In 2017, Credit Karma became the only major new entrant to the online tax prep business in over a decade. Its model threatened to upend the industry. The company offers a suite of free financial services (like credit monitoring) to its more than 100 million members and then makes money by using their data to pitch them credit cards and other financial products. Credit Karma’s tax prep product was just another way to draw in more user data.
Credit Karma boasted that it “never” charged for tax prep, even for services that “could cost over $200 when filing with TurboTax.” It was a departure from the model that had shaped the tax prep industry since the mid-2000s: advertise “free” tax prep in order to draw in new customers, and then use a variety of tactics to make as many users as possible pay. TurboTax is the undisputed master of the craft.
Credit Karma is a distant threat to TurboTax’s dominance — the company filed 40 million returns last year — but the relative newcomer ranks as the fifth-largest provider of online tax filing and has been growing rapidly.
Intuit already is considering a strategy to placate the DOJ to win approval for the deal: offering to spin off Credit Karma’s tax preparation product and sell it to another company, according to the memo. Such remedies are common. The logic is that if two companies seeking to merge have some overlapping business lines, those are sold off to a third party in order to preserve competition that the merger would otherwise extinguish.
But selling off the business, known as a divestiture, might not be enough, the memo acknowledges. That’s because Credit Karma’s tax prep product might not be able to survive as a potent competitor once it is spun off.

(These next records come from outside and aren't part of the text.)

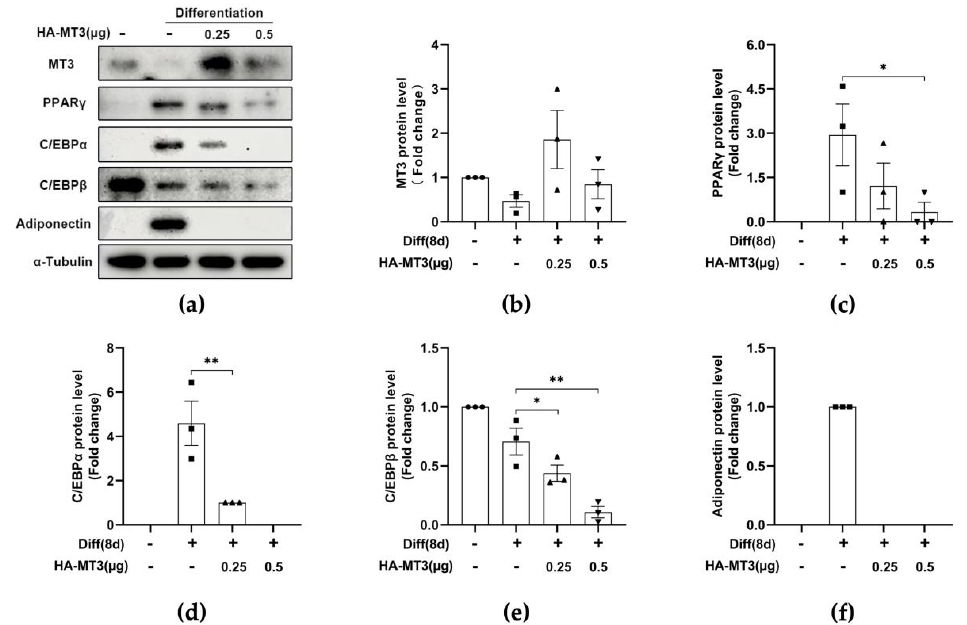
Figure 4. Mt3 overexpression reduces the protein levels of adipogenic transcription factors in 3T3-L1 adipocytes. 3T3 − L1 cells were transfected with HA − MT3 plasmid (0.25, 0.5 μ g) prior to contact inhibition and induced adipocyte differentiation using differentiation cocktail. ( a ) The protein levels of MT3, PPAR γ , C/EBP α , C/EBP β , adiponectin, and α -Tubulin in the different groups were measured by immunoblotting. α − Tubulin was used as a loading control. ( b – f ) The intensities of bands (MT3, C/EBP α , C/EBP β , PPAR γ , and adiponectin) were quantified and normalized with the corresponding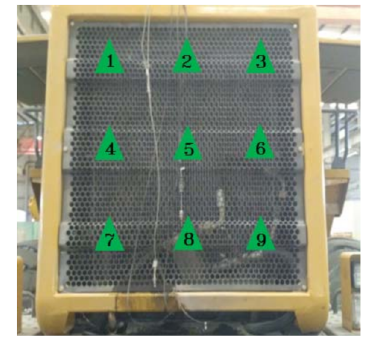
Figure 4. Flow rate collection points of experiment.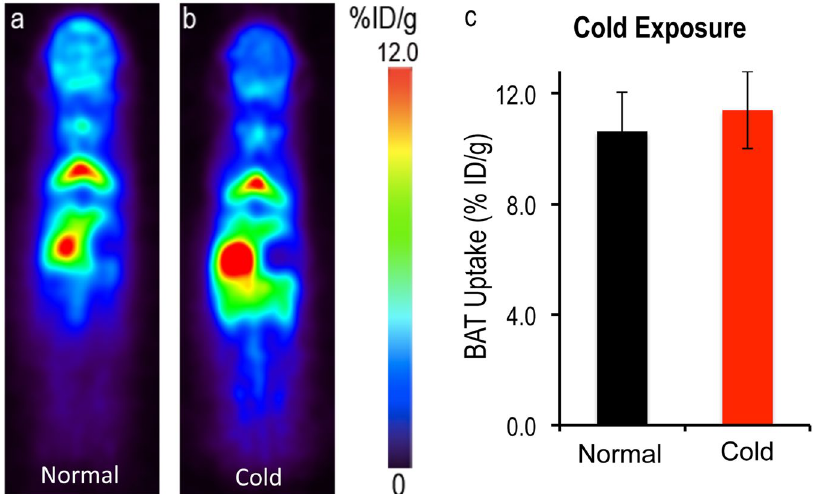
Figure 2. PET images of mice injected 64 Cu-Dis under normal and cold exposure conditions. ( a ) Representative coronal image under a normal condition, ( b ) Representative coronal image under a cold exposure condition, and ( c ) Quantitative analysis of ( a ) and ( b ). There was no significant difference in uptake between control and cold treated groups (p = 0.359).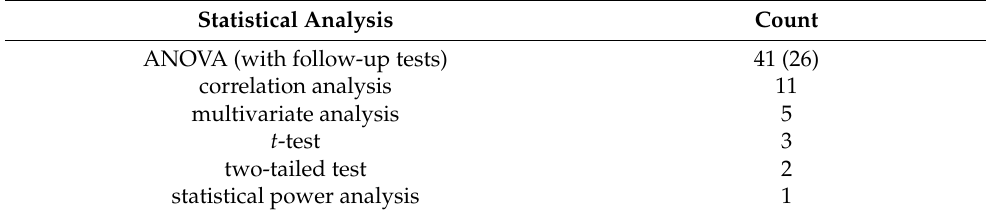
Table 6. Statistical analysis for selected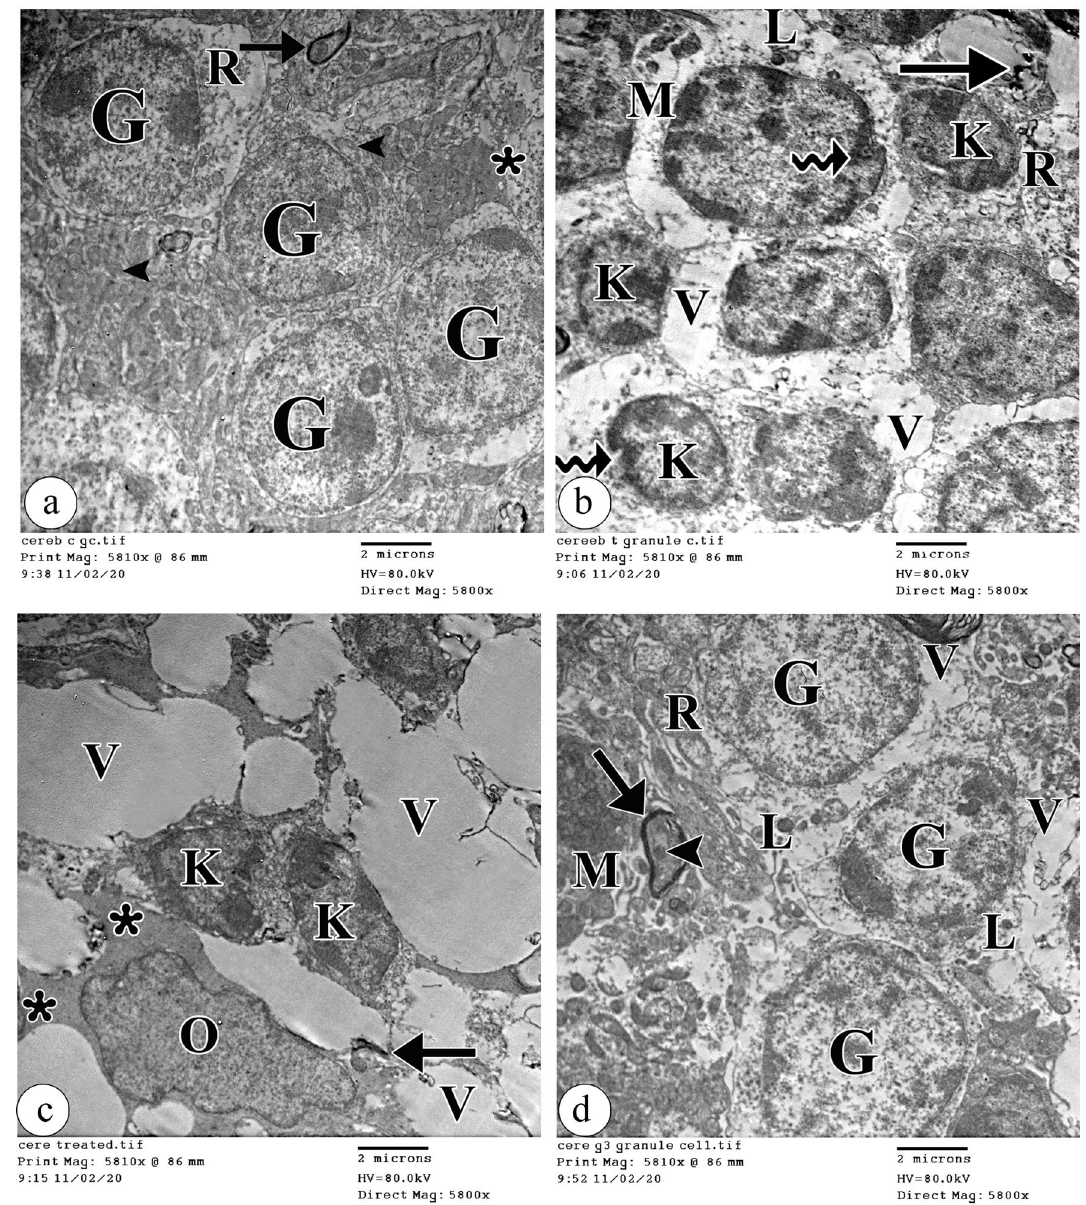
Figure 5. An electron photomicrograph of the granular cells layer in ( a ) the control group showing the crowded group of the granule cells (G) with central heterochromatic oval nuclei encircled by a thin cytoplasmic shell containing the rough endoplasmic reticulum (R), mitochondria (arrowhead) and free ribosomes (asterisk). The myelin sheath of myelinated nerve axons (arrow) is regularly compact. ( b ) the tartrazine treated group showing some granule cells (K) with pyknotic nuclei. Other granule cells reveal indentations (curved arrow) of the nucleolemma. The cytoplasm shows dilated rough endoplasmic reticulum (R), damaged mitochondria (M), lysosomes (L), and vacuoles (V). Disrupted myelinated fibers (arrow) are seen. ( c ) the tartrazine-treated group showing two granule cells (K) with pyknotic nuclei fused. The cytoplasm appears with many vacuoles (V) and a marked loss of cell organelles. Oligodendrocyte (O) with the process (asterisk) and degenerated myelinated nerve axon (arrow) is observed. ( d ) the tartrazine + riboflavin treated group showing restored the normal appearance of the granule cells (G). The cytoplasm shows dilated rough endoplasmic reticulum (R), intact mitochondria (M), lysosomes (L), and few vacuoles (V). The myelinated nerve axon (arrow) with intact mitochondria in the axoplasm (arrowhead) is noticed. (TEM, X5800, scale bar = 2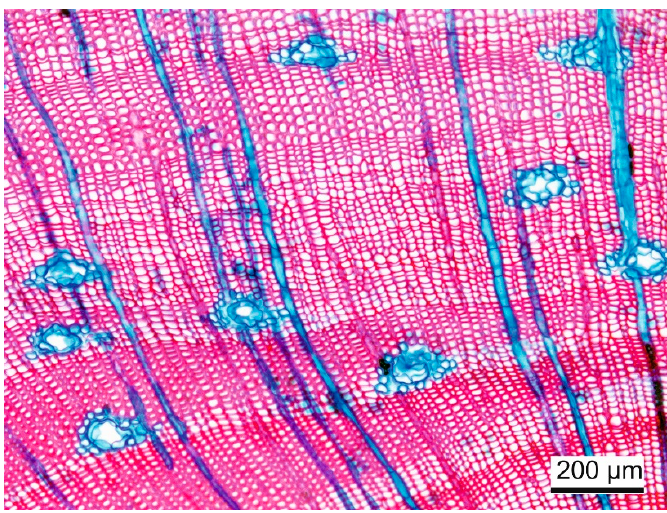
Figure 5. Branch wood of Pinus nigra stained with astablue/safranin.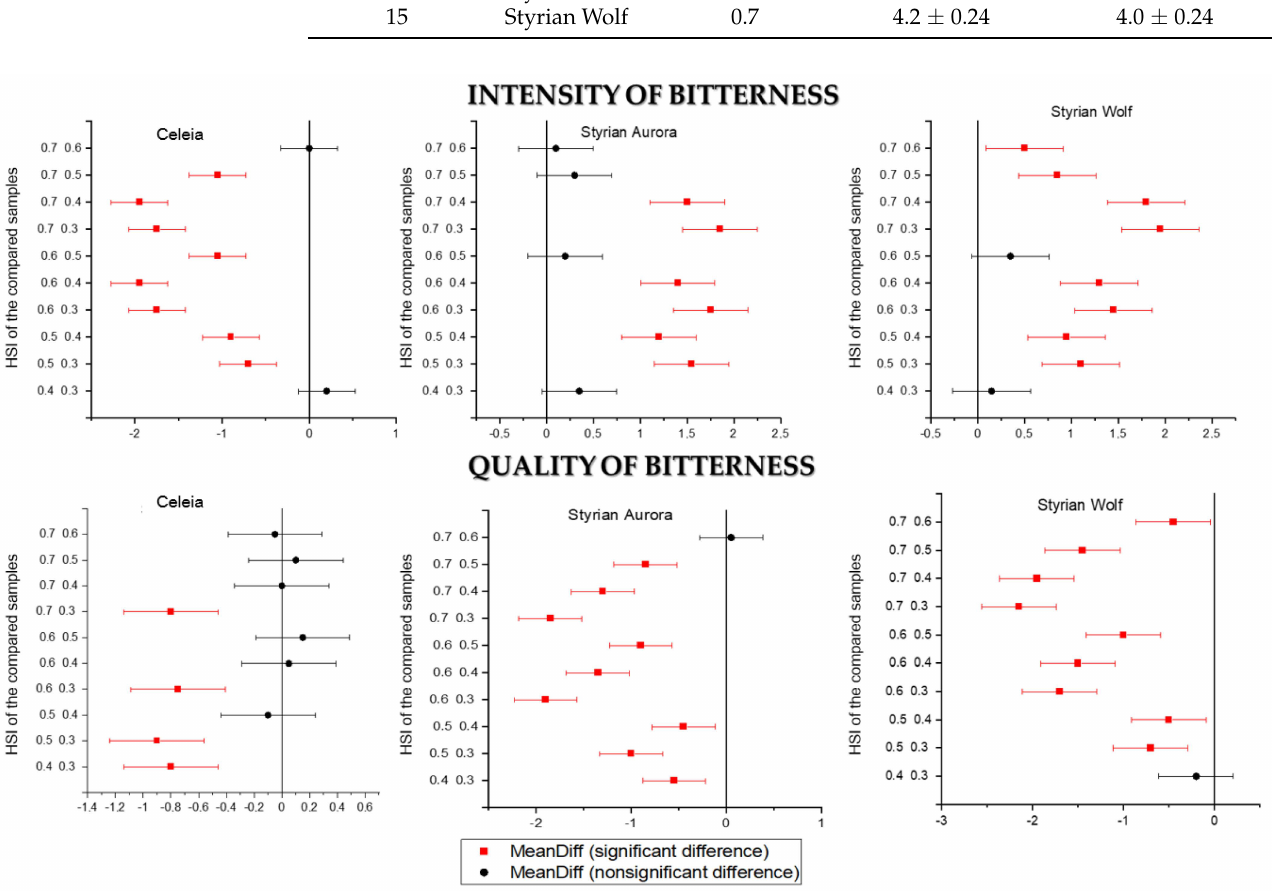
Figure 2. Tukey’s mean comparison plots for intensity and quality of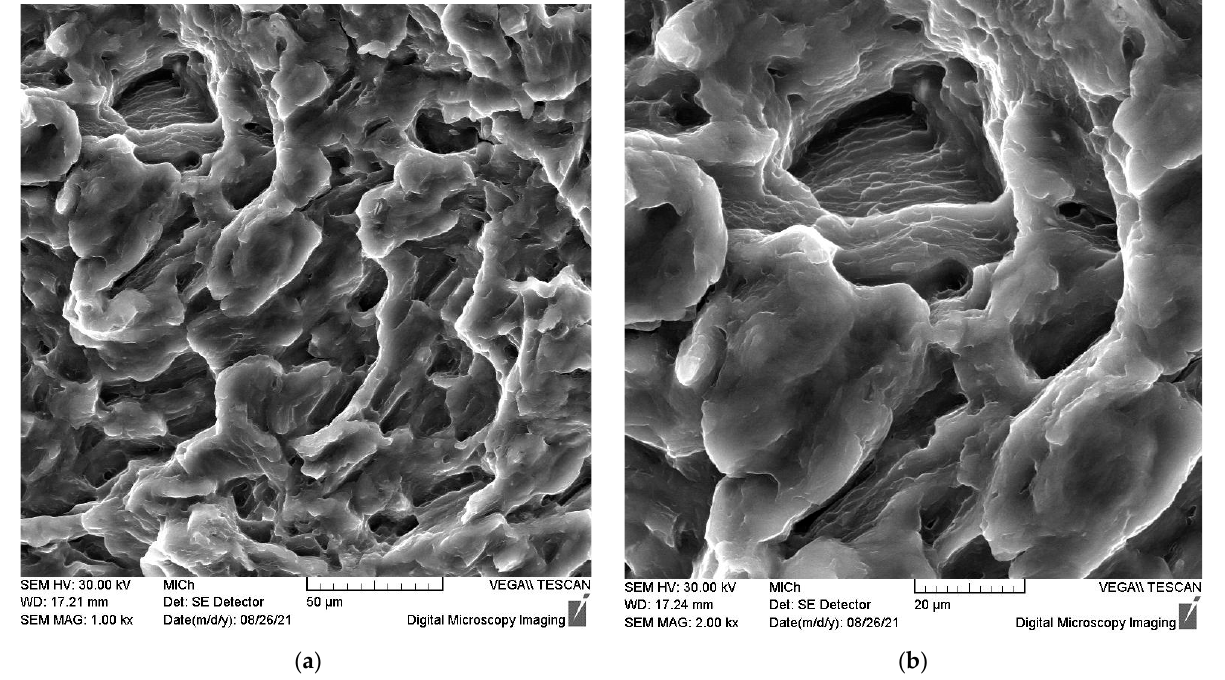
Figure 19. Scanning electron micrograph taken from the transition region ( a ), dimple on the fracture surface with fine striations inside ( b ).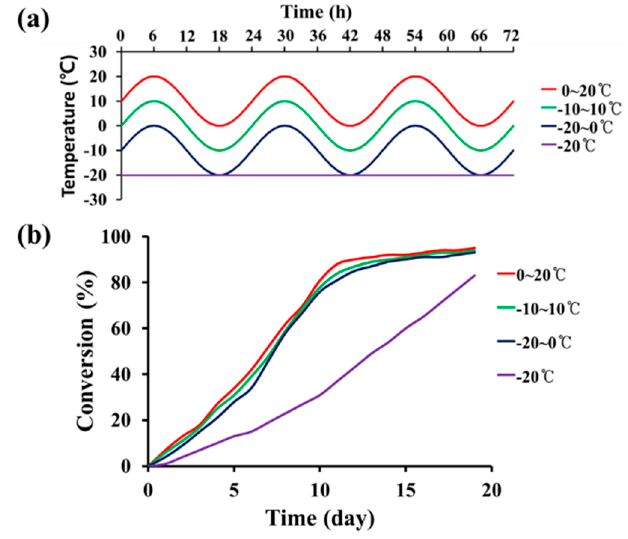
Figure 2. ( a ) Temperature conditions for STP/DD reaction; ( b ) Reaction conversion of silanol groups versus time at each temperature condition.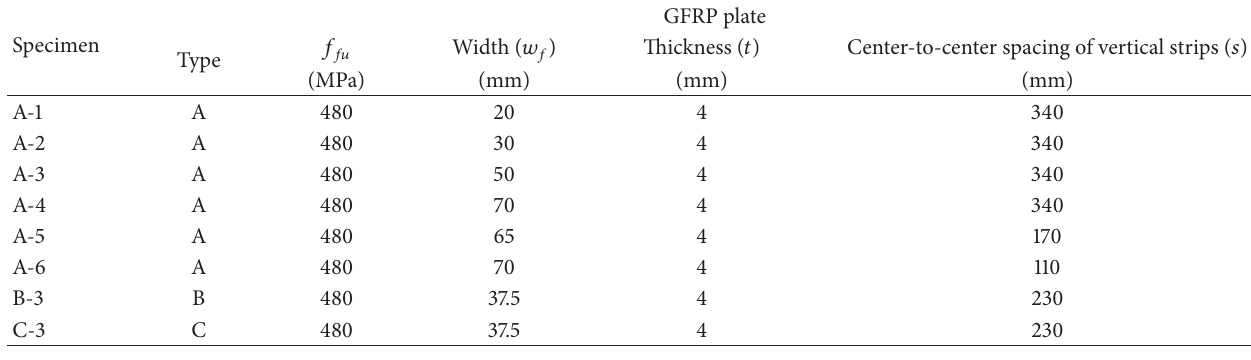
Table 1: Details of the experimental variations of the GFRP plate designs.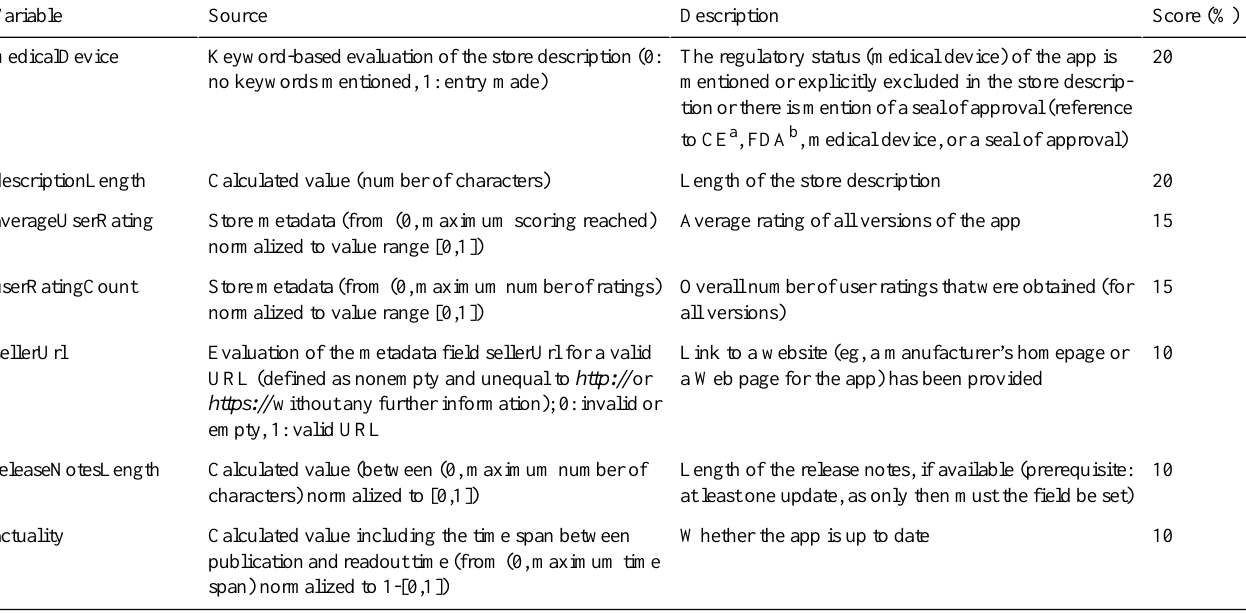
Table 4. Ranking criteria with weighting factor (percentage of the overall score), item name, description and condition to be fulfilled, or their explanation.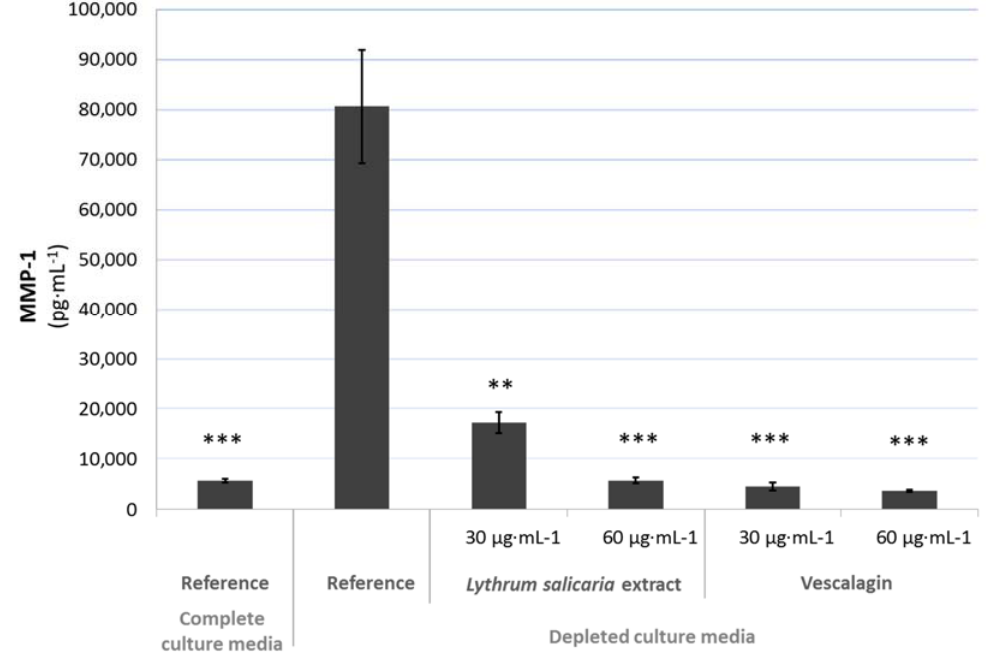
Figure 6. Effect of Lyth. s . extract and vescalagin on expression of MMP-1 in full thickness reconstructed skin (FTSK) monitored by ELISA quantification in cell culture subnatants of FTSK. Statistical analysis was performed versus the Reference condition. Statistical significances; ns: non-significant ( p > 0.05), *: significant (0.01 < p < 0.05), **: very significant (0.001 < p < 0.01), ***: extremely significant ( p < 0.001)).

“Credit Karma offers its tax preparation business for free, primarily to generate business to its consumer finance platform,” the memo notes. “In order for DOJ to accept the divestiture remedy, the agency will need to be satisfied that Credit Karma’s tax preparation business will be viable when separated from Credit Karma’s robust consumer finance platform.”
Some antitrust experts view divestitures with skepticism because of instances in which they have fallen apart. In one notorious case, the government allowed supermarket chains Safeway and Albertsons to merge on the condition that they sell off stores in 130 local markets around the country. Just months after the deal went through, the small firm that bought the divested stores went bankrupt. Albertsons bought some of them back during the bankruptcy process.
“I’d be hesitant to rely on a divestiture in any deal where there’s serious anti-competitive risk,” Sagers said.
Merger enforcement has declined under the Trump administration in general. And the Antitrust Division, led by Assistant Attorney General Makan Delrahim, has accepted some controversial mergers on the basis of divestitures, including the Sprint-T-Mobile deal.
The department’s guidelines state that, to pass muster, a divestiture must include all business assets that would allow the third-party purchaser “to be an effective, long-term competitor.”
The timeline for the DOJ’s investigation is not clear. In Intuit’s most recent public statements, the company said it expects the deal to close in the second half of 2020.